### Work request:
Go through the lines below and tally each one holding "Magelo". Write only the total.

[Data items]
+ + +
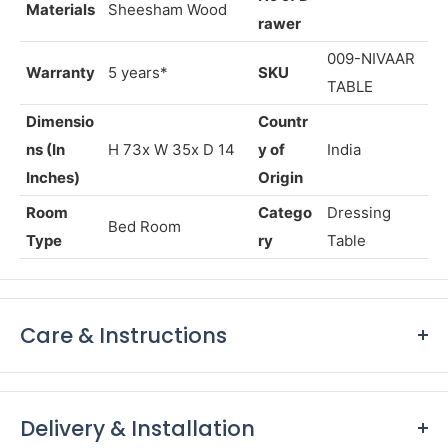
Semi Gloss
Color
Walnut
Finish
Finish
No
of D
Materials
Sheesham Wood
rawer
009-NIVAAR
Warranty
5 years*
SKU
TABLE
Dimensio
Countr
ns (In
H 73x W
35
x D 14
y of
India
Inches)
Origin
Room
Catego
Dressing
Bed Room
Type
ry
Table
Care & Instructions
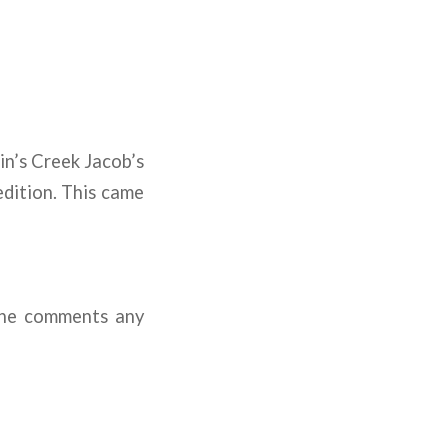
in’s Creek Jacob’s
dition. This came
the comments any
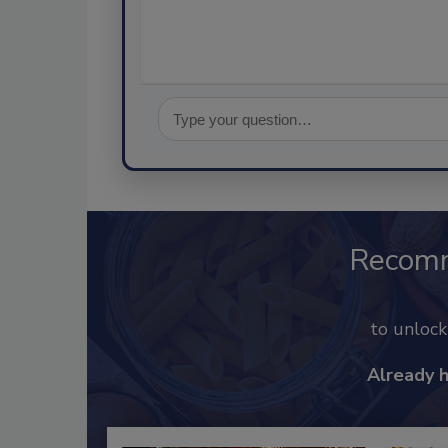
Recom
to unloc
Already 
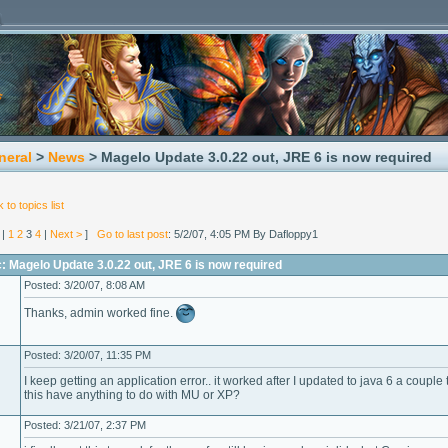
neral
>
News
> Magelo Update 3.0.22 out, JRE 6 is now required
 to topics list
|
1
2
3
4
|
Next >
]
Go to last post
: 5/2/07, 4:05 PM By Dafloppy1
: Magelo Update 3.0.22 out, JRE 6 is now required
Posted: 3/20/07, 8:08 AM
Thanks, admin worked fine.
Posted: 3/20/07, 11:35 PM
I keep getting an application error.. it worked after I updated to java 6 a couple
this have anything to do with MU or XP?
Posted: 3/21/07, 2:37 PM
+ + +
### Output for this task:
2